Technical description
A deterministic logic flaw in the Linux kernel's cryptographic subsystem (algif_aead module) allows unprivileged local attackers to achieve root privilege escalation by corrupting the shared kernel page cache. The vulnerability affects Kubernetes clusters and container platforms, where the shared page cache enables a compromised container to modify in-memory copies of privileged executables on the host without triggering file-integrity checks, as the physical files remain unchanged. CISA added CVE-2026-31431 to the KEV catalog on May 1, 2026, with a May 15 remediation deadline.
Attack vector
Local privilege escalation via a 732-byte Python script exploiting a TOCTOU flaw during cryptographic operations.
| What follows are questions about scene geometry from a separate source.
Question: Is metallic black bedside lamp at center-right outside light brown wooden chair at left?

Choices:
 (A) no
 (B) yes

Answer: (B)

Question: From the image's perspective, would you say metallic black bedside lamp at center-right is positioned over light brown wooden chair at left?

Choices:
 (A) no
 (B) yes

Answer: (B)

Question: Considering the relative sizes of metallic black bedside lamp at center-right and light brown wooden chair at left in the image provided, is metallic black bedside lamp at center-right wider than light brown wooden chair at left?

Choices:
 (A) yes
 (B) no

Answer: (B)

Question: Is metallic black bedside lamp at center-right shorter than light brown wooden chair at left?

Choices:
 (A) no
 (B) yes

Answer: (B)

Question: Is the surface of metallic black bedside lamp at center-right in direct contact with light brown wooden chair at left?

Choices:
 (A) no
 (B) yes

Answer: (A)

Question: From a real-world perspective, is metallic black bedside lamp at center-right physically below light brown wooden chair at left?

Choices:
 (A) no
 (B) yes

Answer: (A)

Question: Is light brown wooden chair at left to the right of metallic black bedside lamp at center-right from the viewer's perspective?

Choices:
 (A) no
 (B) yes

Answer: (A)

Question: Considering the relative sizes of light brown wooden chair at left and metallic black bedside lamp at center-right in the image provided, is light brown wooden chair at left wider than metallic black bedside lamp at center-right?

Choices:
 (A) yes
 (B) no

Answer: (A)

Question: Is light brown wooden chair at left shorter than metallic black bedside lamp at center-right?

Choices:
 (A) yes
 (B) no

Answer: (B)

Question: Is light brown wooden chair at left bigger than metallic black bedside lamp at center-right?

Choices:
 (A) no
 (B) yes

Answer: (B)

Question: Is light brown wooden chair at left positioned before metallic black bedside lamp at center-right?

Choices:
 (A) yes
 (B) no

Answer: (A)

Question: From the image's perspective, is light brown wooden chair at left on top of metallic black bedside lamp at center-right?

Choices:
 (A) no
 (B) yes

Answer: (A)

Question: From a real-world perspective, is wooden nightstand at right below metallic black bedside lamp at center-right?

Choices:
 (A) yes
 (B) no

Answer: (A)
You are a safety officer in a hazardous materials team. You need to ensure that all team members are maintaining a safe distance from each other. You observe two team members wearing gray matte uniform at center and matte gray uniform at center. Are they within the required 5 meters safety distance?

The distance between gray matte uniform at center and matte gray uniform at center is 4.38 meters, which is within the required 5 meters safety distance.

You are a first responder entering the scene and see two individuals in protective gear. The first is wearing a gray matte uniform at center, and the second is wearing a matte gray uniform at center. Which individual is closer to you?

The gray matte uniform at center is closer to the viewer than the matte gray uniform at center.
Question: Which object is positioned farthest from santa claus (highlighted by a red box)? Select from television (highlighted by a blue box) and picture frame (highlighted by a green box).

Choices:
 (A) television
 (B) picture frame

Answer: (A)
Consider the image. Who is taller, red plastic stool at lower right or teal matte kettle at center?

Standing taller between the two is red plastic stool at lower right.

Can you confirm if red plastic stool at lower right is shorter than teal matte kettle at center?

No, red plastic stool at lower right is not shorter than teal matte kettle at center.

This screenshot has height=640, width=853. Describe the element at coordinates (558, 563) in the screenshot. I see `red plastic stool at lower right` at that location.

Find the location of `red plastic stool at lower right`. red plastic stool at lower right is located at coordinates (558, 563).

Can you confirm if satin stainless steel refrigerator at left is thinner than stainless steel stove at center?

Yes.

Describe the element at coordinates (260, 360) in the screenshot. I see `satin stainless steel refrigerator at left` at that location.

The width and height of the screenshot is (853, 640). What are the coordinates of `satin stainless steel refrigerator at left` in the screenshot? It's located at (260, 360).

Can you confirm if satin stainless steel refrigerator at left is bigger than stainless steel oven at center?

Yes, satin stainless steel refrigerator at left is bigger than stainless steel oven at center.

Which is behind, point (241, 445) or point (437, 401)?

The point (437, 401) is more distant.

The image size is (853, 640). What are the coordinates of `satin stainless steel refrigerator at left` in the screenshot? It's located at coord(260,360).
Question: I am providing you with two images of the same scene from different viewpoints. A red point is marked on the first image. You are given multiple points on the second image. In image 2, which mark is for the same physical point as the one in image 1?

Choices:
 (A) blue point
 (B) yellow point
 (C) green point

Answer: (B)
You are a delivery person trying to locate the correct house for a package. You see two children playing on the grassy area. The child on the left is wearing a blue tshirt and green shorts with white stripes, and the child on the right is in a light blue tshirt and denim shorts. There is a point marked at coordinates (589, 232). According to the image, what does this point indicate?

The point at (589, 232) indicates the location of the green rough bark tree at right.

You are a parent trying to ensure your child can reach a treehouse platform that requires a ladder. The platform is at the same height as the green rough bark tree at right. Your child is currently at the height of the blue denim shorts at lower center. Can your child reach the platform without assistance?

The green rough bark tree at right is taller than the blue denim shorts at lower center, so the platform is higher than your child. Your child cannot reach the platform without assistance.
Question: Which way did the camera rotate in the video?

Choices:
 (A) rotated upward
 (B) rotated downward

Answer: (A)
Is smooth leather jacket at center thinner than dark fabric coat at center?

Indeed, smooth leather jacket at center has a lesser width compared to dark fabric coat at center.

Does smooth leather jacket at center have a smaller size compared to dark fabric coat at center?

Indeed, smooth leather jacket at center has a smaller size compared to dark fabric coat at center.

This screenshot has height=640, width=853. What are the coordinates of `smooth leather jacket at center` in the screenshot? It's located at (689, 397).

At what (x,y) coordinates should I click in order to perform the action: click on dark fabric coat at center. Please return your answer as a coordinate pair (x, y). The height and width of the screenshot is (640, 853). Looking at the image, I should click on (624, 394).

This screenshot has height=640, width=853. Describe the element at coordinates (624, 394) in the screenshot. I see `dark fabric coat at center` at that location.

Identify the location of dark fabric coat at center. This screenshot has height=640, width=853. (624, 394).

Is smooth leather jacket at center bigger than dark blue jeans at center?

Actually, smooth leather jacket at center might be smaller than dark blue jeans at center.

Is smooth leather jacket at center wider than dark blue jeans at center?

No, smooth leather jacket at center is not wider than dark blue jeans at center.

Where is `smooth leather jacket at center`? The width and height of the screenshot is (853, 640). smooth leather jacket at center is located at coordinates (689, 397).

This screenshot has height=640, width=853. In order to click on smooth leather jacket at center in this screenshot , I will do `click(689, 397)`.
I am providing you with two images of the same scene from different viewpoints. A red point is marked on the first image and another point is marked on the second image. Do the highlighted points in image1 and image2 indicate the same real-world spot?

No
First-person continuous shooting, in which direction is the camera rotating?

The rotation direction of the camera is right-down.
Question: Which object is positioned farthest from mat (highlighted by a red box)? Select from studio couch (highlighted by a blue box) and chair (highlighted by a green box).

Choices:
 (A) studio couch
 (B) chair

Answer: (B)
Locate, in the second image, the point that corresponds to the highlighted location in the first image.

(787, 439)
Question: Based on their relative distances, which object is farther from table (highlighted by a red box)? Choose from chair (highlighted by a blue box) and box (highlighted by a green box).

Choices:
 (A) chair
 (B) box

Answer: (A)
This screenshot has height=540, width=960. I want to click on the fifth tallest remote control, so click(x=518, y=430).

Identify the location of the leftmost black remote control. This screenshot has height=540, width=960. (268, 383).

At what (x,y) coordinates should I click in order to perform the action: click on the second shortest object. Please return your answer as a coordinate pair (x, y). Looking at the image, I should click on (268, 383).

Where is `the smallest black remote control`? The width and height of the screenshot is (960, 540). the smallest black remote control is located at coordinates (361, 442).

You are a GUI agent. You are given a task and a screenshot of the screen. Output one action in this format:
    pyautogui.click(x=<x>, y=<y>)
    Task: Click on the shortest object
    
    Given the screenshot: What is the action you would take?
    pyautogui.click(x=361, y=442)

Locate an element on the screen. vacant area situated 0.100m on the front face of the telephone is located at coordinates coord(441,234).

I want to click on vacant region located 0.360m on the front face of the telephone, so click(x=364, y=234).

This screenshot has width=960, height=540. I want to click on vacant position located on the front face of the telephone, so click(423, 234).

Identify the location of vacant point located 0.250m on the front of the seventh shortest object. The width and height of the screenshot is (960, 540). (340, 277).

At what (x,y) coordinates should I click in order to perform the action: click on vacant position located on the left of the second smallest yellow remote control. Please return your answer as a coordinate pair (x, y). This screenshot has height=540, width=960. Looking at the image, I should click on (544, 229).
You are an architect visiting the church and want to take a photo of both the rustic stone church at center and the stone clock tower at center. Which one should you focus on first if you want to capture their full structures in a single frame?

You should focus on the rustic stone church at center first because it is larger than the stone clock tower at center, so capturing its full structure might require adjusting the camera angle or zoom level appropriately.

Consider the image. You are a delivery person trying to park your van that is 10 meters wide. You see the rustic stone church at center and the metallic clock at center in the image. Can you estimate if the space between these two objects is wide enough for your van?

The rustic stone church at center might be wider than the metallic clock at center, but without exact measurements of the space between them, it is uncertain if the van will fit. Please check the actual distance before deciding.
The exploit writes four controlled bytes past the legitimate buffer region directly into the system file page cache, allowing modification of trusted executables (sudo, su) in memory while leaving disk files intact. Works deterministically across major distributions without modification.
Affected systems
Linux kernels 4.14 through 6.19.12 (2017-2026). Multi-tenant Linux hosts, Kubernetes clusters, container platforms, CI/CD runners, and cloud SaaS environments running user-supplied code are at highest risk. Ubuntu 24.04 LTS, Amazon Linux 2023, RHEL 10.1, and SUSE 16 confirmed vulnerable.
Mitigation
Apply vendor-issued kernel updates immediately. Interim workaround: blacklist the algif_aead kernel module via 'echo "install algif_aead /bin/false" > /etc/modprobe.d/disable-algif-aead.conf' and run 'rmmod algif_aead'. Microsoft noted exploitation remains limited to proof-of-concept testing as of May 1, 2026.